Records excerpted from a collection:
↓↓↓

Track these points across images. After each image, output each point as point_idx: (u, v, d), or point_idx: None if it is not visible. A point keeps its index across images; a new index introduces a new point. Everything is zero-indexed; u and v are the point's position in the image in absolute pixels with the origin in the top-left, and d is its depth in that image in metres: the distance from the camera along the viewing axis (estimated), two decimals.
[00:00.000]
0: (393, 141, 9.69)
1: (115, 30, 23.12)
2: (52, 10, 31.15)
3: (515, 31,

↑↑↑
↓↓↓

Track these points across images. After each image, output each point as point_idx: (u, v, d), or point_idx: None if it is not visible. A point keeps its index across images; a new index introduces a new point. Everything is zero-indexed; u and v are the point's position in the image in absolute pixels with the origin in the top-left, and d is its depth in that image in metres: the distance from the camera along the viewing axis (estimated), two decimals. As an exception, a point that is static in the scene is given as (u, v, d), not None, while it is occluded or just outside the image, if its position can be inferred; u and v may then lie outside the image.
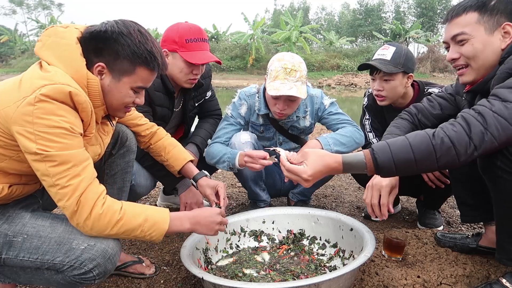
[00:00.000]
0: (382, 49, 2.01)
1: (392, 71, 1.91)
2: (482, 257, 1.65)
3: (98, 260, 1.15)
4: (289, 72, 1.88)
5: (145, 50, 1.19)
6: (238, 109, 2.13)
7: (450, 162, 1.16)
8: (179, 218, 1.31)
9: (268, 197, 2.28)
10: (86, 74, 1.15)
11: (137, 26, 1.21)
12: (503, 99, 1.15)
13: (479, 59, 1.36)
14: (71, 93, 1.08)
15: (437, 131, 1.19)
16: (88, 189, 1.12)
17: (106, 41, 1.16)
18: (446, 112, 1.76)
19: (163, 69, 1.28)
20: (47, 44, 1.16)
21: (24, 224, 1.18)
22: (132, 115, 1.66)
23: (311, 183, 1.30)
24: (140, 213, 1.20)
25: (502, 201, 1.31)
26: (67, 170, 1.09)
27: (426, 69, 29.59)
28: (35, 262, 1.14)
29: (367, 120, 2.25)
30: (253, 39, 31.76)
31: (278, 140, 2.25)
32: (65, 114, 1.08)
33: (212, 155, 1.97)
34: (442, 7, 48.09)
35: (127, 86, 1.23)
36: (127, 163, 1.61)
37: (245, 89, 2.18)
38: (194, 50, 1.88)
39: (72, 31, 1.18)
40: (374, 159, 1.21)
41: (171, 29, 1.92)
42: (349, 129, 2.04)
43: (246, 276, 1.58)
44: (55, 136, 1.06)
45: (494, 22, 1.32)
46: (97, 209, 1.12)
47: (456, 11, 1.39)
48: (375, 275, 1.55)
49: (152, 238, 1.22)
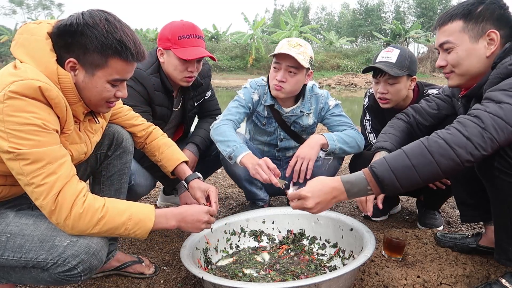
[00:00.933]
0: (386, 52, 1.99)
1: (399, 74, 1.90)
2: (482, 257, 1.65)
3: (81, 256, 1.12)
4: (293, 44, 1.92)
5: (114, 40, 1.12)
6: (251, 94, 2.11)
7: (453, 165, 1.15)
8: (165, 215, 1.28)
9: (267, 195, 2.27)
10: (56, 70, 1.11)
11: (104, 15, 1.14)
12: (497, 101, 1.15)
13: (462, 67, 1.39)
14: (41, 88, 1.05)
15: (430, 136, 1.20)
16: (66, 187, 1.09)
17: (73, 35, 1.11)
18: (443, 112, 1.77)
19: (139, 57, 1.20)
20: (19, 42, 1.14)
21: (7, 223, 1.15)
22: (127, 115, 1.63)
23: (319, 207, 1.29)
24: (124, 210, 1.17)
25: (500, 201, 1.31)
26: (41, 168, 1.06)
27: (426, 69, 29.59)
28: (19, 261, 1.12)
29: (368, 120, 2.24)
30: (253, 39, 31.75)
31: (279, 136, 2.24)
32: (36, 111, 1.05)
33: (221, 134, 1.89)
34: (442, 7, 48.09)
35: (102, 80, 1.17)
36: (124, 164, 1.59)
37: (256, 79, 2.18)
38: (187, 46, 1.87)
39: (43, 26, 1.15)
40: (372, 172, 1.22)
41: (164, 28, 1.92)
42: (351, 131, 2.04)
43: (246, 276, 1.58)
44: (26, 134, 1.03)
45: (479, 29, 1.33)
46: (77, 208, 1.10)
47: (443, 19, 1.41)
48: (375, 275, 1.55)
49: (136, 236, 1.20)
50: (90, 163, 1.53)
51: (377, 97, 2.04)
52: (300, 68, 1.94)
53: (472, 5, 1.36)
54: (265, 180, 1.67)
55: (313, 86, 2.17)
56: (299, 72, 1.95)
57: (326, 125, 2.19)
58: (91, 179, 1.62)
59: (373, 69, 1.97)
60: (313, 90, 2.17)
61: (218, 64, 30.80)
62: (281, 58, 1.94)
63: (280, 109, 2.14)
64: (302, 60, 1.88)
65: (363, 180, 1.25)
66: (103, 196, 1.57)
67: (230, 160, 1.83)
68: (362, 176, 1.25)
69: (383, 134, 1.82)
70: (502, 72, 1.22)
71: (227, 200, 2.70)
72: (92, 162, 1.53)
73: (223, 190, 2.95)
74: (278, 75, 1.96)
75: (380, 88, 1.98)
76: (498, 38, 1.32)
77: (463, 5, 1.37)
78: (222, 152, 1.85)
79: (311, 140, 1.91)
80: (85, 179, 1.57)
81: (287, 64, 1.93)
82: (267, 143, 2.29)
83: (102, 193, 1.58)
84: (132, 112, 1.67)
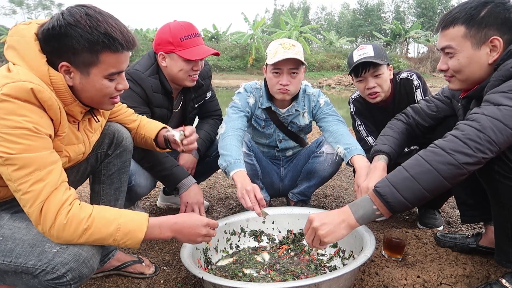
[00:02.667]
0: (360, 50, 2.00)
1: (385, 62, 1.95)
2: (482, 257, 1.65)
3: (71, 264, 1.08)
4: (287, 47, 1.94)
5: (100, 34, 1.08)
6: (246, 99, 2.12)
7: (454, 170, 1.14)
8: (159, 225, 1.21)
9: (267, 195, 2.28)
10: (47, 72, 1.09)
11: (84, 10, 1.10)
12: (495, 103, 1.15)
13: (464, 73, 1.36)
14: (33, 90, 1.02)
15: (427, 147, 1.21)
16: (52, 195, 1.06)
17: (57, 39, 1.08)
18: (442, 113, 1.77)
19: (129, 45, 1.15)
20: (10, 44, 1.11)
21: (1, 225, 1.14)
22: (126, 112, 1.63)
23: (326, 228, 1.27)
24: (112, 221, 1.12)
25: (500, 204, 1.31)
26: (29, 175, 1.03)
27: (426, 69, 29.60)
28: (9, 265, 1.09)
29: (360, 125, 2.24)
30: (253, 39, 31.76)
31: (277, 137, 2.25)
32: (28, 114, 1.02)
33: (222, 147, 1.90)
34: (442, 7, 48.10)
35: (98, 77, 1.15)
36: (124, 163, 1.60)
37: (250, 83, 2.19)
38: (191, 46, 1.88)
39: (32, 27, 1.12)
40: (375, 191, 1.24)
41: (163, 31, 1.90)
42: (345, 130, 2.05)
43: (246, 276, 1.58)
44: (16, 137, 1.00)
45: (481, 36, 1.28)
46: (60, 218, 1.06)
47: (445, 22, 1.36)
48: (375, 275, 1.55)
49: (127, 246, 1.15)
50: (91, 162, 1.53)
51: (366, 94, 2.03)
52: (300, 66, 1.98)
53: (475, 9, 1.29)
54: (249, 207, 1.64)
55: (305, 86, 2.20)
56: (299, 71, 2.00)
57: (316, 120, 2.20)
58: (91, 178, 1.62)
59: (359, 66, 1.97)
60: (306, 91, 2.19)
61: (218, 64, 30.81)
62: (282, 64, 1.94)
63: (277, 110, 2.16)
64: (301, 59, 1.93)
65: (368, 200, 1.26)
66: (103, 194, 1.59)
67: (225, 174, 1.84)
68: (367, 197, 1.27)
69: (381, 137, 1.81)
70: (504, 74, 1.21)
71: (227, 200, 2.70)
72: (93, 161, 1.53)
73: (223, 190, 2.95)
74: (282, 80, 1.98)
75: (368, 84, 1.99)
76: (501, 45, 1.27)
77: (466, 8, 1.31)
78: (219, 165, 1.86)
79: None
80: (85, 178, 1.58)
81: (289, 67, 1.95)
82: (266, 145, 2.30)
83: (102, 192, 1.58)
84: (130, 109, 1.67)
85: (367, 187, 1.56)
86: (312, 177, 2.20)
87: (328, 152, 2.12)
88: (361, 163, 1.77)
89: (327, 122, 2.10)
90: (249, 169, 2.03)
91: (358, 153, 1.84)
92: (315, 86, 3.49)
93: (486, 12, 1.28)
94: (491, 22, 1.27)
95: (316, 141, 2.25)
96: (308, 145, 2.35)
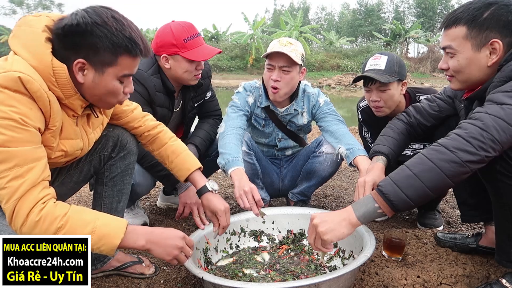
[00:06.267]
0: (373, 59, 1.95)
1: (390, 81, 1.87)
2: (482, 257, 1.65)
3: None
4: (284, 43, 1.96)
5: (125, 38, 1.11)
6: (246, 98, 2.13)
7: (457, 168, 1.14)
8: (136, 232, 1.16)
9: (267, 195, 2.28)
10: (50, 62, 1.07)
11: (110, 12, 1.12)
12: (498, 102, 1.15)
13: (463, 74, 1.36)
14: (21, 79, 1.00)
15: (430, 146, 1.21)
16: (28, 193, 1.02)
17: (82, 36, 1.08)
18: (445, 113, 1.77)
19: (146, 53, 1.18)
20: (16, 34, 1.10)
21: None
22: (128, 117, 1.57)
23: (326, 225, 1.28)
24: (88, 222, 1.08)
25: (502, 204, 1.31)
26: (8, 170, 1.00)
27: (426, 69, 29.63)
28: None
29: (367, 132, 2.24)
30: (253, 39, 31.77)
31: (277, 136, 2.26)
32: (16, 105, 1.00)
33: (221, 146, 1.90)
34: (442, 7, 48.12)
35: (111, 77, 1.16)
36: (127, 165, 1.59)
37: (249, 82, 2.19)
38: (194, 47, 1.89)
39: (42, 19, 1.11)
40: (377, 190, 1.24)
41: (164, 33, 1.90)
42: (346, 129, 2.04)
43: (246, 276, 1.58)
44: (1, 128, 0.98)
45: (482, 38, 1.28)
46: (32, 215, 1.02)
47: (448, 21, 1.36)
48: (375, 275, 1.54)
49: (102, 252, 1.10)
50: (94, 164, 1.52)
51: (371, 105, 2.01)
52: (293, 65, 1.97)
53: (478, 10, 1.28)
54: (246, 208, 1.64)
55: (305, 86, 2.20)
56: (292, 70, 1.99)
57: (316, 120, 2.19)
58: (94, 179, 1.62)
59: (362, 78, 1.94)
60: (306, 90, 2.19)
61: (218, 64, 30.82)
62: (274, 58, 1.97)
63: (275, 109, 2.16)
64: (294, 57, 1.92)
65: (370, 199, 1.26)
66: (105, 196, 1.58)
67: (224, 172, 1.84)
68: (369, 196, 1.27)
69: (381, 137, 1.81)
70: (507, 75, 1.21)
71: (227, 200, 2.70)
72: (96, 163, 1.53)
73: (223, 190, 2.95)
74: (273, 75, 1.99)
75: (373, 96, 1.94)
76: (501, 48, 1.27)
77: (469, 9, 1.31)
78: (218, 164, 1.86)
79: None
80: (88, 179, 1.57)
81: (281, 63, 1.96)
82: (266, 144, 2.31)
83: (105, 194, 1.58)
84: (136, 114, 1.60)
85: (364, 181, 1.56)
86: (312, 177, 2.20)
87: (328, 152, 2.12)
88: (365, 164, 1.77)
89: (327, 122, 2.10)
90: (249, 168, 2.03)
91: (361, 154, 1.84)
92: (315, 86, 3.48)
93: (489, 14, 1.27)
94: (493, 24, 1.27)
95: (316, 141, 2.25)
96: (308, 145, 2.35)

↑↑↑
↓↓↓

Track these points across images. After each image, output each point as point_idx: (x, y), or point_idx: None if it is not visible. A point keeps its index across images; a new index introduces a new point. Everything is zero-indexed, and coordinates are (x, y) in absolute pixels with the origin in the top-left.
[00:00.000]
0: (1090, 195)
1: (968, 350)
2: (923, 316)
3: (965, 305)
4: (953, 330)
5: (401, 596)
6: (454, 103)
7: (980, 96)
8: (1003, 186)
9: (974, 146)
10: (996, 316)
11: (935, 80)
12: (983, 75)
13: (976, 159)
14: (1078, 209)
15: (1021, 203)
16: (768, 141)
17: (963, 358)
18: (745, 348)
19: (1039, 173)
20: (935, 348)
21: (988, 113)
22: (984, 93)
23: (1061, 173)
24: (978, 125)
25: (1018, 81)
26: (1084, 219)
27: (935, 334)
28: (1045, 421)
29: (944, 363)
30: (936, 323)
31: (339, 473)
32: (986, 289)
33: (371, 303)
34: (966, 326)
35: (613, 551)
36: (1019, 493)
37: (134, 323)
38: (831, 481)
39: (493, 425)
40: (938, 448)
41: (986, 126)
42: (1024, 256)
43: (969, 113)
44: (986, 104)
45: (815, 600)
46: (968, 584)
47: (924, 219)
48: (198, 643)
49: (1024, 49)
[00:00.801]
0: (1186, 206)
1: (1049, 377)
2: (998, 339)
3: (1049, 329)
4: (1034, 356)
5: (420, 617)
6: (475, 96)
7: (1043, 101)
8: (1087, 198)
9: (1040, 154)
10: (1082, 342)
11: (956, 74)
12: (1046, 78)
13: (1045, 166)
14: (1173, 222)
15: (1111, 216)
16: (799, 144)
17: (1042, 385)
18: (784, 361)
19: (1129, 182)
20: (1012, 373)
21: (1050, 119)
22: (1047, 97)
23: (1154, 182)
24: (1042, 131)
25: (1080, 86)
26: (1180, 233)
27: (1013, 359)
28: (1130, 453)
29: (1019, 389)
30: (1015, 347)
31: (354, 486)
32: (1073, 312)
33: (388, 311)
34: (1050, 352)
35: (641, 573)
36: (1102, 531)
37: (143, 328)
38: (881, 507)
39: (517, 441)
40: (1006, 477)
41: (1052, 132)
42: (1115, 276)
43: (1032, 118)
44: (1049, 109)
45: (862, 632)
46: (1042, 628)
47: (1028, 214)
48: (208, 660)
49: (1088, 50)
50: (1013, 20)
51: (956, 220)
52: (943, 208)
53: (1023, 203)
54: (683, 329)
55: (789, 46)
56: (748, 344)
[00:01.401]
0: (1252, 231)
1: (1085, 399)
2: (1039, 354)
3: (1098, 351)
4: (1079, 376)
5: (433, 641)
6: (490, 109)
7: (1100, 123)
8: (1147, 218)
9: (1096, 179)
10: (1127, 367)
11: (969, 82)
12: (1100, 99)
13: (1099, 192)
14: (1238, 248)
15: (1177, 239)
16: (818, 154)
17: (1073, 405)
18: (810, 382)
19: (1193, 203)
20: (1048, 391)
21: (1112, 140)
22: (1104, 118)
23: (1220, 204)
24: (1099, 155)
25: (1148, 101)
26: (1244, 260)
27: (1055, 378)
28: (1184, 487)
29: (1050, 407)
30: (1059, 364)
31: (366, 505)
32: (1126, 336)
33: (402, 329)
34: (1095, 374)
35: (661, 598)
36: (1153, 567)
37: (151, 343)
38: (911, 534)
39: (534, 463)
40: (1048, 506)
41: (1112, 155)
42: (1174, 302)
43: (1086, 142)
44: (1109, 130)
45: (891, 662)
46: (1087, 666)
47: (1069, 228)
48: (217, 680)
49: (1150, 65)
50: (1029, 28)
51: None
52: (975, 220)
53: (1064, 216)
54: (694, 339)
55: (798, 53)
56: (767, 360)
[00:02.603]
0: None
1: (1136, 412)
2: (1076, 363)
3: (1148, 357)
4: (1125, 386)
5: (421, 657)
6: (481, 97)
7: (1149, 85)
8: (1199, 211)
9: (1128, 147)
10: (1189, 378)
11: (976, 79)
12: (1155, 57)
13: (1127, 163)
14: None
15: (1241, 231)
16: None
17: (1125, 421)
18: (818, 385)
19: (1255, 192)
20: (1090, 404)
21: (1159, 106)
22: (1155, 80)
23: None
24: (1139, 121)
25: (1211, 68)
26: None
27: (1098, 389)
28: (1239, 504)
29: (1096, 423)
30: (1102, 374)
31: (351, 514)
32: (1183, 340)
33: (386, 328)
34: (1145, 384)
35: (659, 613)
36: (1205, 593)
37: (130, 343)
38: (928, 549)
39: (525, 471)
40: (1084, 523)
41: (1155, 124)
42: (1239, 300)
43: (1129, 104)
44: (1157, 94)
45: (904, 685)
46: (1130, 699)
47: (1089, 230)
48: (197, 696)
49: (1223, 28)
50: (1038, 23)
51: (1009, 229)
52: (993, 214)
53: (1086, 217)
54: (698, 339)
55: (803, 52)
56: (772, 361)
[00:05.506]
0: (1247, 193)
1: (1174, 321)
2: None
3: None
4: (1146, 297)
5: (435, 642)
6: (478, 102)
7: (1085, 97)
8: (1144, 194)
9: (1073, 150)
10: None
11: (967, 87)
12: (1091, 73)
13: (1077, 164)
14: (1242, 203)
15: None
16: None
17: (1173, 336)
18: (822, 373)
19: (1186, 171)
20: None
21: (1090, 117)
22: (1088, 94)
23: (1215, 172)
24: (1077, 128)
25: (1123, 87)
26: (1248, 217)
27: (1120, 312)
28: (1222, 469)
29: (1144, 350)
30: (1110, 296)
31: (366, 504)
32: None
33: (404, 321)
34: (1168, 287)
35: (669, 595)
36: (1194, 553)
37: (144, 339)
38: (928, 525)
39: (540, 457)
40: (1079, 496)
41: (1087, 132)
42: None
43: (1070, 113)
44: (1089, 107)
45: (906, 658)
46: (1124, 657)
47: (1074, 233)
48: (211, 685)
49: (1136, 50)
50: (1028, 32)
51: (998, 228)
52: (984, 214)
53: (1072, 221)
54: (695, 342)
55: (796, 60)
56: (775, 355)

↑↑↑

Problem to work on ▸ Return, with no change at all, every line in the entries above from the line containing "13: (479, 59, 1.36)" through the line containing "49: (152, 238, 1.22)".

Exercise response ▸
13: (479, 59, 1.36)
14: (71, 93, 1.08)
15: (437, 131, 1.19)
16: (88, 189, 1.12)
17: (106, 41, 1.16)
18: (446, 112, 1.76)
19: (163, 69, 1.28)
20: (47, 44, 1.16)
21: (24, 224, 1.18)
22: (132, 115, 1.66)
23: (311, 183, 1.30)
24: (140, 213, 1.20)
25: (502, 201, 1.31)
26: (67, 170, 1.09)
27: (426, 69, 29.59)
28: (35, 262, 1.14)
29: (367, 120, 2.25)
30: (253, 39, 31.76)
31: (278, 140, 2.25)
32: (65, 114, 1.08)
33: (212, 155, 1.97)
34: (442, 7, 48.09)
35: (127, 86, 1.23)
36: (127, 163, 1.61)
37: (245, 89, 2.18)
38: (194, 50, 1.88)
39: (72, 31, 1.18)
40: (374, 159, 1.21)
41: (171, 29, 1.92)
42: (349, 129, 2.04)
43: (246, 276, 1.58)
44: (55, 136, 1.06)
45: (494, 22, 1.32)
46: (97, 209, 1.12)
47: (456, 11, 1.39)
48: (375, 275, 1.55)
49: (152, 238, 1.22)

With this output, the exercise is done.